Признаться, я был рад, что мне не позволено нападать на художника, я к нему благоволил и не терял надежды. Но однажды, приникнув к отверстию, я обнаружил, что мастерская пуста, если не считать жавшуюся в углу натурщицу. Ни тебе мольберта, ни ящика с красками. Только грязь, мусор и голая баба, не знающая, чем прикрыться. Стена, которую он обещал расписать, так и осталась без фрески — какие-то кривые, рваные линии и точки, нанесенные углем, и уже не разберешь, чем это могло стать, воскрешением Лазаря или Бородинским сражением.

37

Сажусь на старенький автобус и покидаю этот законченный, цельный, идеальный мир, вместивший мое детство. Родные, близкие сидят на скамейке у забора и, проводив глазами до поворота пыльный кузов, погружаются в привычную мутотень. Дядя Ваня в ватнике со своей присказкой: «Если б да кабы, выросли бы бобы», сухорукая Матрена Степановна, дядя Коля по прозвищу Кол, Петька, Ирина… Вспомнят меня между прочим и отмахнутся. Им стыдно за меня, за мое бегство. Стираюсь из памяти, выветриваюсь, как посторонний запах. Я же себе кажусь скудельной копилкой, набитой монетками, прошедшими через их руки, заработанными их потом и кровью. Бренчу и позвякиваю нажитым ими. Город, в котором кирпича хватило лишь на тюрьму и больницу. Школа составлена из крохоборных досочек и дощечек. Река внизу, в густом тумане. Черные ужи в мокрой траве. В клубе фильм «Красное и черное». Фолианты в библиотеке — «Одиссей», «Оберман», «Жюстина» — под присмотром беззубой карги, хватающейся за любой предлог, чтобы не выдать из своих завалов ничего, кроме гигиенических брошюр и материалов международных конференций.
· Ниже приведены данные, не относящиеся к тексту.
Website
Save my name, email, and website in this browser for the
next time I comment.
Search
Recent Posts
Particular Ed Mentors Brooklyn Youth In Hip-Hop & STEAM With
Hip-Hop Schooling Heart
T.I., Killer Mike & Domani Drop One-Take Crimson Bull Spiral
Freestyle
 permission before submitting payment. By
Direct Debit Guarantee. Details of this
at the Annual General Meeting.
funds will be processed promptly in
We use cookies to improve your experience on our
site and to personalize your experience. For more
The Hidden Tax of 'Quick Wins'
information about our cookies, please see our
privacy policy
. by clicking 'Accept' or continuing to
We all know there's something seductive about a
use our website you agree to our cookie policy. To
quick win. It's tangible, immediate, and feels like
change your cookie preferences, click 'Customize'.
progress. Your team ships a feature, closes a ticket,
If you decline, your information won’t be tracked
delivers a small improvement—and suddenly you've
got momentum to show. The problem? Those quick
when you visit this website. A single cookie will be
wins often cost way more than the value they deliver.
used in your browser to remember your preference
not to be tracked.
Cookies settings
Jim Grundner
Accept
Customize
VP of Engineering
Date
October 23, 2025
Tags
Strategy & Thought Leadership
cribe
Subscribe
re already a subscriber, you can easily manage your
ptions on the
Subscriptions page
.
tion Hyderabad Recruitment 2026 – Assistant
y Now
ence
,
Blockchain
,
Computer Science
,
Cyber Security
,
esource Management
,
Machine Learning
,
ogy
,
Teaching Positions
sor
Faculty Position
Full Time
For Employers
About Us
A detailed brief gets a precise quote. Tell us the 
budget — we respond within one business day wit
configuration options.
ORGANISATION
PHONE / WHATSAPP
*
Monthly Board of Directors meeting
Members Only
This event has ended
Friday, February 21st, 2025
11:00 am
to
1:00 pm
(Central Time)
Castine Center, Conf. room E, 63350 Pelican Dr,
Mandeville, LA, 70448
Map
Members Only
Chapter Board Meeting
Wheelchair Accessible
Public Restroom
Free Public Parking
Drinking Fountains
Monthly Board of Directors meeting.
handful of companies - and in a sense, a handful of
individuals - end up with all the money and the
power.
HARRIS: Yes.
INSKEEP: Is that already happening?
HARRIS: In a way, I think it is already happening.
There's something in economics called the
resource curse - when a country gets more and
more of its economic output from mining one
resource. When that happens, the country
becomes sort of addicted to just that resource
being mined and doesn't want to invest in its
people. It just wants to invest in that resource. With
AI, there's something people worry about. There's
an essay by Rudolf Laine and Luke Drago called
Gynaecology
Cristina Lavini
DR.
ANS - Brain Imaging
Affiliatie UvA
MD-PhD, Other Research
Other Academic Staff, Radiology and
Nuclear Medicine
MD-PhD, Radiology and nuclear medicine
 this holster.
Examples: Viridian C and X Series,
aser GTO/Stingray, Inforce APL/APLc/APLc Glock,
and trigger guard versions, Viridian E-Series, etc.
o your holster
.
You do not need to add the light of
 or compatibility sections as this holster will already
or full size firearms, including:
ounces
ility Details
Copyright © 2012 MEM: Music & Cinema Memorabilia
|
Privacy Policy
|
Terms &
Пожарище, заросшее иван-чаем. Овраг, скалящийся металлоломом. Сумасшедшие наперечет. Дядя Федор, могильщик. Спрятанный под крыльцом нож с выскакивающим лезвием. Махинации на уровне пожарных и ветеринаров, о которых любят порассуждать за поздним ужином, когда все угомонилось, тянет табаком из окна соседа и кипяток щиплет язык. Облепленные желтой глиной сапоги в прихожей. И дети с камнем за пазухой. Закон притяжения, закон подлости — первые уроки не в коня корм. Вытяжки безответной похоти. Ничего личного. Руки и ноги на месте, и то хорошо. Я уезжаю, проделывая со всем этим то, чего нельзя простить. Прокручиваю, прокручиваю, пока не отключат свет, распахнув дверь настежь: «Улепетывай подобру-поздорову, залатанный ратник!», навожу на заживо похоронивших меня смысл, значение. Отныне они — оттиски, и я в них разбираюсь. Город, который вменено до конца своих дней обходить стороной, натянув сюртук на позвякивающие кости.